▶ **Work instructions**
Could you write out the records below exactly as they appear, leaving out any pictures?

──────

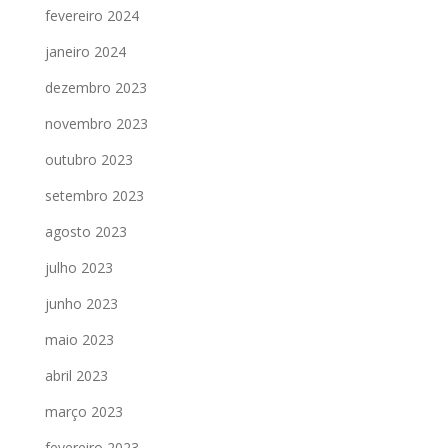
fevereiro 2024
janeiro 2024
dezembro 2023
novembro 2023
outubro 2023
setembro 2023
agosto 2023
julho 2023
junho 2023
maio 2023
abril 2023
março 2023
fevereiro 2023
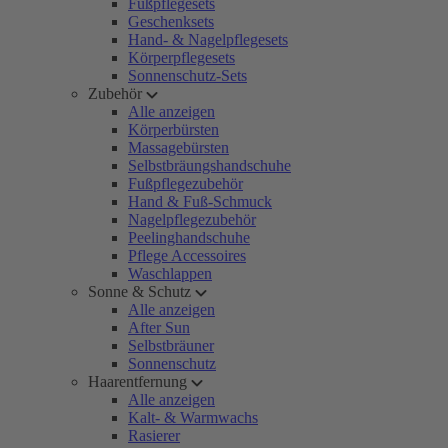
Fußpflegesets
Geschenksets
Hand- & Nagelpflegesets
Körperpflegesets
Sonnenschutz-Sets
Zubehör
Alle anzeigen
Körperbürsten
Massagebürsten
Selbstbräungshandschuhe
Fußpflegezubehör
Hand & Fuß-Schmuck
Nagelpflegezubehör
Peelinghandschuhe
Pflege Accessoires
Waschlappen
Sonne & Schutz
Alle anzeigen
After Sun
Selbstbräuner
Sonnenschutz
Haarentfernung
Alle anzeigen
Kalt- & Warmwachs
Rasierer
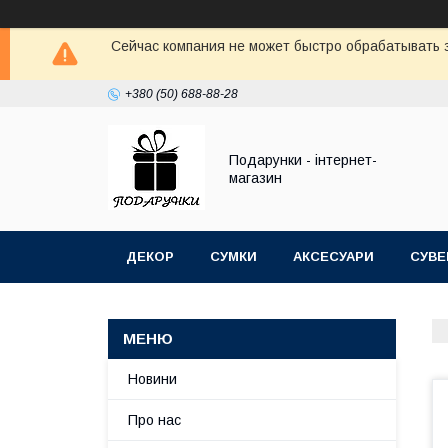
Сейчас компания не может быстро обрабатывать з
+380 (50) 688-88-28
Подарунки - інтернет-
магазин
ДЕКОР
СУМКИ
АКСЕСУАРИ
СУВЕ
Новини
Про нас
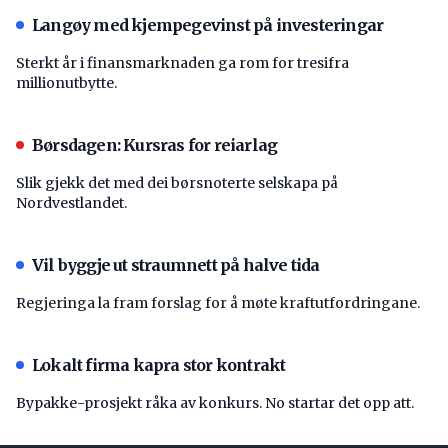
Langøy med kjempegevinst på investeringar
Sterkt år i finansmarknaden ga rom for tresifra
millionutbytte.
Børsdagen: Kursras for reiarlag
Slik gjekk det med dei børsnoterte selskapa på
Nordvestlandet.
Vil byggje ut straumnett på halve tida
Regjeringa la fram forslag for å møte kraftutfordringane.
Lokalt firma kapra stor kontrakt
Bypakke-prosjekt råka av konkurs. No startar det opp att.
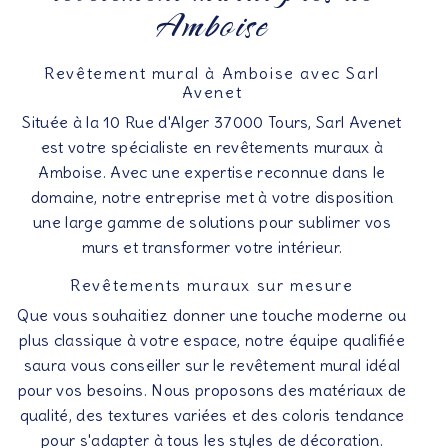
Amboise
Revêtement mural à Amboise avec Sarl
Avenet
Située à la 10 Rue d'Alger 37000 Tours, Sarl Avenet
est votre spécialiste en revêtements muraux à
Amboise. Avec une expertise reconnue dans le
domaine, notre entreprise met à votre disposition
une large gamme de solutions pour sublimer vos
murs et transformer votre intérieur.
Revêtements muraux sur mesure
Que vous souhaitiez donner une touche moderne ou
plus classique à votre espace, notre équipe qualifiée
saura vous conseiller sur le revêtement mural idéal
pour vos besoins. Nous proposons des matériaux de
qualité, des textures variées et des coloris tendance
pour s'adapter à tous les styles de décoration.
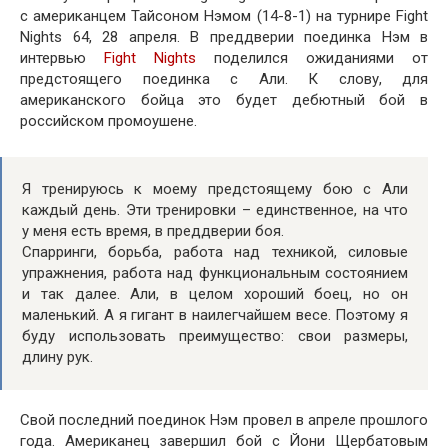
с американцем Тайсоном Нэмом (14-8-1) на турнире Fight
Nights 64, 28 апреля. В преддверии поединка Нэм в
интервью
Fight Nights
поделился ожиданиями от
предстоящего поединка с Али. К слову, для
американского бойца это будет дебютный бой в
российском промоушене.
Я тренируюсь к моему предстоящему бою с Али
каждый день. Эти тренировки – единственное, на что
у меня есть время, в преддверии боя.
Спарринги, борьба, работа над техникой, силовые
упражнения, работа над функциональным состоянием
и так далее. Али, в целом хороший боец, но он
маленький. А я гигант в наилегчайшем весе. Поэтому я
буду использовать преимущество: свои размеры,
длину рук.
Свой последний поединок Нэм провел в апреле прошлого
года. Американец завершил бой с Йони Щербатовым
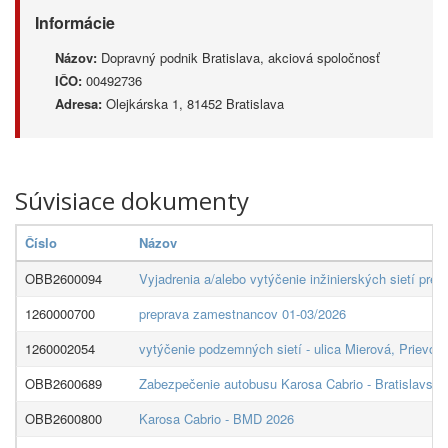
Informácie
Názov:
Dopravný podnik Bratislava, akciová spoločnosť
IČO:
00492736
Adresa:
Olejkárska 1, 81452 Bratislava
Súvisiace dokumenty
Číslo
Názov
OBB2600094
Vyjadrenia a/alebo vytýčenie inžinierských sietí pr
1260000700
preprava zamestnancov 01-03/2026
1260002054
vytýčenie podzemných sietí - ulica Mierová, Prievoz
OBB2600689
Zabezpečenie autobusu Karosa Cabrio - Bratislavsk
OBB2600800
Karosa Cabrio - BMD 2026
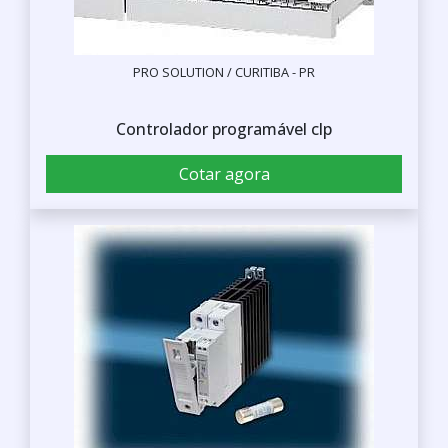
PRO SOLUTION / CURITIBA - PR
Controlador programável clp
Cotar agora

──────

▶ **Answer area**
fevereiro 2024
janeiro 2024
dezembro 2023
novembro 2023
outubro 2023
setembro 2023
agosto 2023
julho 2023
junho 2023
maio 2023
abril 2023
março 2023
fevereiro 2023
Fußpflegesets
Geschenksets
Hand- & Nagelpflegesets
Körperpflegesets
Sonnenschutz-Sets
Zubehör
Alle anzeigen
Körperbürsten
Massagebürsten
Selbstbräungshandschuhe
Fußpflegezubehör
Hand & Fuß-Schmuck
Nagelpflegezubehör
Peelinghandschuhe
Pflege Accessoires
Waschlappen
Sonne & Schutz
Alle anzeigen
After Sun
Selbstbräuner
Sonnenschutz
Haarentfernung
Alle anzeigen
Kalt- & Warmwachs
Rasierer
Сейчас компания не может быстро обрабатывать з
+380 (50) 688-88-28
Подарунки - інтернет-
магазин
ДЕКОР
СУМКИ
АКСЕСУАРИ
СУВЕ
Новини
Про нас
Langøy med kjempegevinst på investeringar
Sterkt år i finansmarknaden ga rom for tresifra
millionutbytte.
Børsdagen: Kursras for reiarlag
Slik gjekk det med dei børsnoterte selskapa på
Nordvestlandet.
Vil byggje ut straumnett på halve tida
Regjeringa la fram forslag for å møte kraftutfordringane.
Lokalt firma kapra stor kontrakt
Bypakke-prosjekt råka av konkurs. No startar det opp att.
Amboise
Revêtement mural à Amboise avec Sarl
Avenet
Située à la 10 Rue d'Alger 37000 Tours, Sarl Avenet
est votre spécialiste en revêtements muraux à
Amboise. Avec une expertise reconnue dans le
domaine, notre entreprise met à votre disposition
une large gamme de solutions pour sublimer vos
murs et transformer votre intérieur.
Revêtements muraux sur mesure
Que vous souhaitiez donner une touche moderne ou
plus classique à votre espace, notre équipe qualifiée
saura vous conseiller sur le revêtement mural idéal
pour vos besoins. Nous proposons des matériaux de
qualité, des textures variées et des coloris tendance
pour s'adapter à tous les styles de décoration.
с американцем Тайсоном Нэмом (14-8-1) на турнире Fight
Nights 64, 28 апреля. В преддверии поединка Нэм в
интервью
Fight Nights
поделился ожиданиями от
предстоящего поединка с Али. К слову, для
американского бойца это будет дебютный бой в
российском промоушене.
Я тренируюсь к моему предстоящему бою с Али
каждый день. Эти тренировки – единственное, на что
у меня есть время, в преддверии боя.
Спарринги, борьба, работа над техникой, силовые
упражнения, работа над функциональным состоянием
и так далее. Али, в целом хороший боец, но он
маленький. А я гигант в наилегчайшем весе. Поэтому я
буду использовать преимущество: свои размеры,
длину рук.
Свой последний поединок Нэм провел в апреле прошлого
года. Американец завершил бой с Йони Щербатовым
Informácie
Názov:
Dopravný podnik Bratislava, akciová spoločnosť
IČO:
00492736
Adresa:
Olejkárska 1, 81452 Bratislava
Súvisiace dokumenty
Číslo
Názov
OBB2600094
Vyjadrenia a/alebo vytýčenie inžinierských sietí pr
1260000700
preprava zamestnancov 01-03/2026
1260002054
vytýčenie podzemných sietí - ulica Mierová, Prievoz
OBB2600689
Zabezpečenie autobusu Karosa Cabrio - Bratislavsk
OBB2600800
Karosa Cabrio - BMD 2026
PRO SOLUTION / CURITIBA - PR
Controlador programável clp
Cotar agora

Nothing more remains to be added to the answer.